→ **Task brief**
Please output exactly the part of the records below that opens with the line containing "ring pip: (179, 187)" and closes with the line containing "thumb ip: (150, 166)", both lines included, and nothing else.

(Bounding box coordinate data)
Start of Block
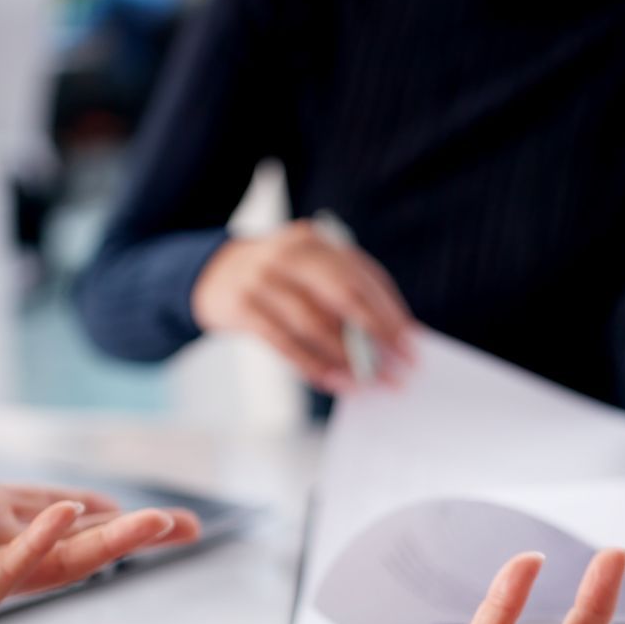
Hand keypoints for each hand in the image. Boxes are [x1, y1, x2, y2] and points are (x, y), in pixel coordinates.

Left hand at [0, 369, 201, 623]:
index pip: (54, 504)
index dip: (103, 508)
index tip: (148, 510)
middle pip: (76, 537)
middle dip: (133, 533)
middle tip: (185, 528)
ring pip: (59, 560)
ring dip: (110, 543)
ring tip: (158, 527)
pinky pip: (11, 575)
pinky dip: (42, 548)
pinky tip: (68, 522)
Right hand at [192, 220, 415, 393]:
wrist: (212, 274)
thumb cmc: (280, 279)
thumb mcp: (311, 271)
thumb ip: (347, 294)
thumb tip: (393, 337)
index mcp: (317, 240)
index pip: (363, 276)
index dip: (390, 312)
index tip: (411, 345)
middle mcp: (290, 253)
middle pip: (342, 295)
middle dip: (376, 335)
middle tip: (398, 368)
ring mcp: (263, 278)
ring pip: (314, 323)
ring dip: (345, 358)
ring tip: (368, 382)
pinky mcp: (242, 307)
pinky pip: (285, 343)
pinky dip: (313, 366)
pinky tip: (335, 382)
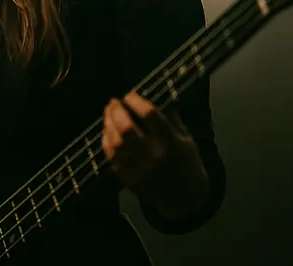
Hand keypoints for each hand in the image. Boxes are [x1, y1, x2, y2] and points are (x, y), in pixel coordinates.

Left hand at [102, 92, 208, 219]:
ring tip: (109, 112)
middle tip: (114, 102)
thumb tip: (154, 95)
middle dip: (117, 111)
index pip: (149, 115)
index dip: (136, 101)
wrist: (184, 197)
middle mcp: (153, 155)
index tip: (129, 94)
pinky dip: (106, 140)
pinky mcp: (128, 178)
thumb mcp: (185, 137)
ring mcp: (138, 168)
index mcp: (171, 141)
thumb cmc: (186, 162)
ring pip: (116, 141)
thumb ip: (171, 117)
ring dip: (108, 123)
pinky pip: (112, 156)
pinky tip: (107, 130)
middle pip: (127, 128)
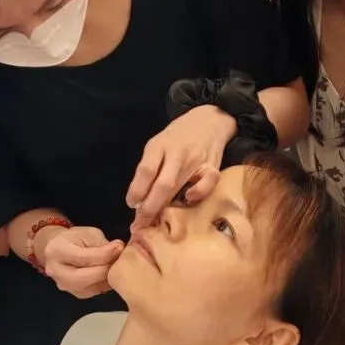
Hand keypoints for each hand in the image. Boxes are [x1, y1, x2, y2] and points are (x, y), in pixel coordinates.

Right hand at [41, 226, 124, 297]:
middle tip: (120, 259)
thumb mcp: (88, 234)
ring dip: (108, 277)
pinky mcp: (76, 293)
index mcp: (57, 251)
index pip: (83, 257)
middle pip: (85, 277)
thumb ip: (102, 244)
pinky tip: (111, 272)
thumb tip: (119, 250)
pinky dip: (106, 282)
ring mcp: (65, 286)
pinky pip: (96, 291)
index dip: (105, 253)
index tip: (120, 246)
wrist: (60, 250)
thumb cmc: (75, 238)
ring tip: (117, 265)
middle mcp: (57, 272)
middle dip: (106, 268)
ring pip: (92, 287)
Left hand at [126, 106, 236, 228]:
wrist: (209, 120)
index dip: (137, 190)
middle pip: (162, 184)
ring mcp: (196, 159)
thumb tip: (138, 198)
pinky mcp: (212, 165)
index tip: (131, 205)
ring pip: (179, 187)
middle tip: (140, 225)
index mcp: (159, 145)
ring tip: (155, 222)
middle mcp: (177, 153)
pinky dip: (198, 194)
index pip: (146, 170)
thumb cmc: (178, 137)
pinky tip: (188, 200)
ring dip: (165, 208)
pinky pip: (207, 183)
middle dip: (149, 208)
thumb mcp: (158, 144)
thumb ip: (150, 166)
End of Block
Start of Block
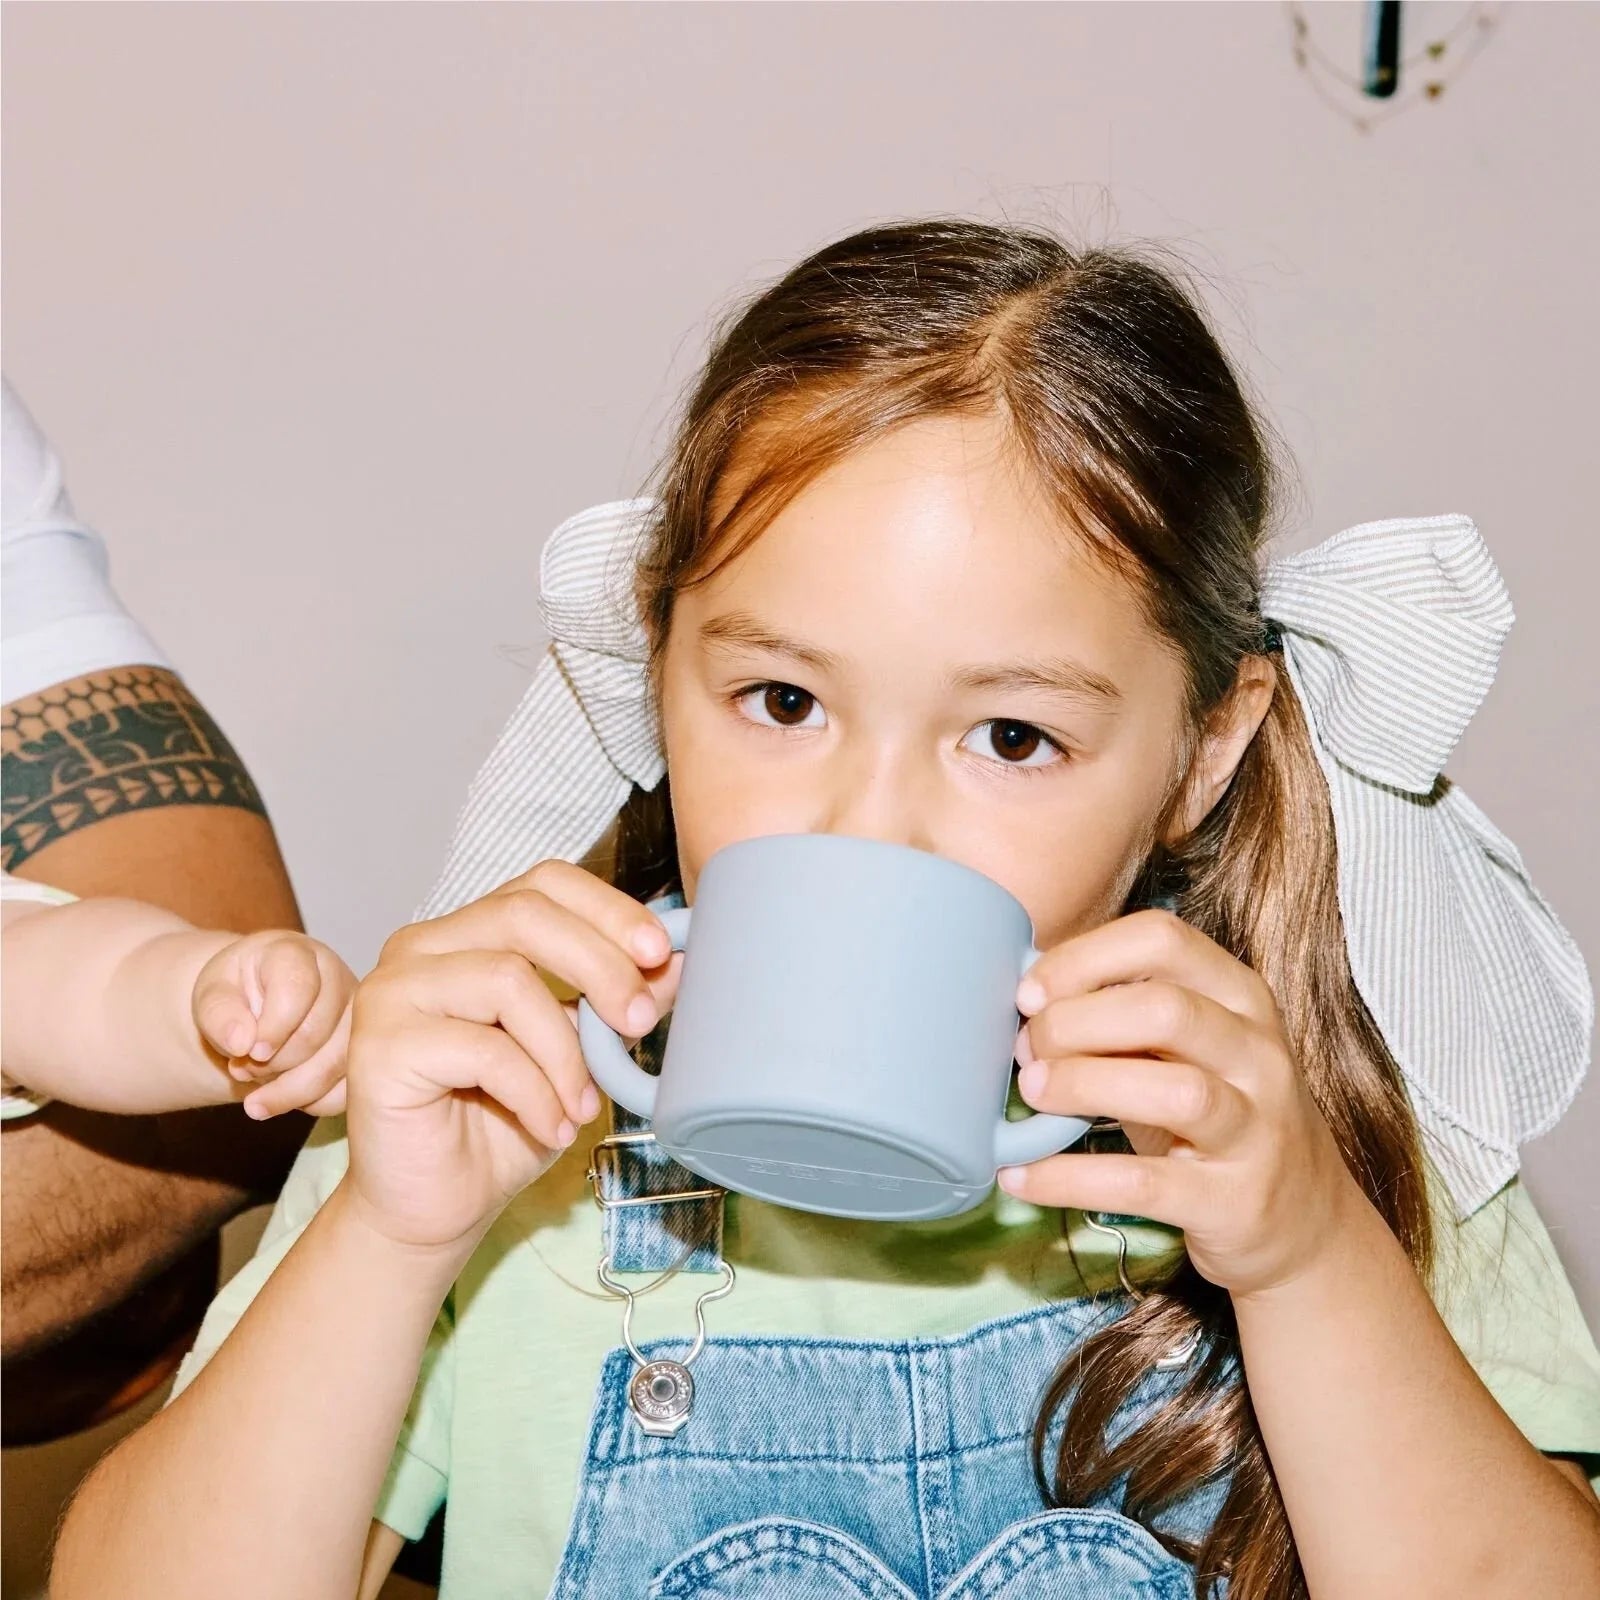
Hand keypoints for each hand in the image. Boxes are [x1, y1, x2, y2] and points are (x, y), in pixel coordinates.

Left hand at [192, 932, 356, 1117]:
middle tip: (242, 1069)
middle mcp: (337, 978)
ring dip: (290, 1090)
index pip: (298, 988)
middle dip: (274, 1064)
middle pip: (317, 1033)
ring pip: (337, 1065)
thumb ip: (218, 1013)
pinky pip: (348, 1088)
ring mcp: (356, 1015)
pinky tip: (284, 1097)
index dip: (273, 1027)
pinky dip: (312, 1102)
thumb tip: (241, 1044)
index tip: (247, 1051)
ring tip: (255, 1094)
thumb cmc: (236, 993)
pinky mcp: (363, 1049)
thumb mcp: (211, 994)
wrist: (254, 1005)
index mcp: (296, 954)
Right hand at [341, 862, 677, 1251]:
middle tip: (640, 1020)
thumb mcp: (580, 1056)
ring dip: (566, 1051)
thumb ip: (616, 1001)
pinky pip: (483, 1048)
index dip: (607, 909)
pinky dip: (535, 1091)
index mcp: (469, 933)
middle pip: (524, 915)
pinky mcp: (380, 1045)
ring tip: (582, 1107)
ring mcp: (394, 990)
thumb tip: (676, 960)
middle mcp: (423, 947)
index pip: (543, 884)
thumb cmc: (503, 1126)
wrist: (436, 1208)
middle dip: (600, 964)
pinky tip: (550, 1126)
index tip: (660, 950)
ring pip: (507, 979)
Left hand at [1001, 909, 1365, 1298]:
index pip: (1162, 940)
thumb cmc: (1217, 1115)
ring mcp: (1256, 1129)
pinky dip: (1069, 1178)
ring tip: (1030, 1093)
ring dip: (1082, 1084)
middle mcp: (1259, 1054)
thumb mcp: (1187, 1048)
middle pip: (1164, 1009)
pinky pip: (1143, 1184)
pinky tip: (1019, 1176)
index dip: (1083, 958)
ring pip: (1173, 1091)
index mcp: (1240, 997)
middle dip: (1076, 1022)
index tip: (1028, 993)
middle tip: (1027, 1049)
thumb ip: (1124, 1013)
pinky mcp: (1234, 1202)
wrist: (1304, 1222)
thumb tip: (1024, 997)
End of Block
→ **Completed task**
ring pip: (179, 187)
middle tip: (140, 225)
index mcp: (159, 145)
ring tip: (155, 222)
middle mcp: (177, 153)
pinky dip: (198, 194)
index pip: (146, 170)
thumb cmc: (178, 137)
pinky tip: (188, 200)
ring dip: (165, 208)
pinky pip: (207, 183)
middle dip: (149, 208)
thumb mcp: (158, 144)
thumb ip: (150, 166)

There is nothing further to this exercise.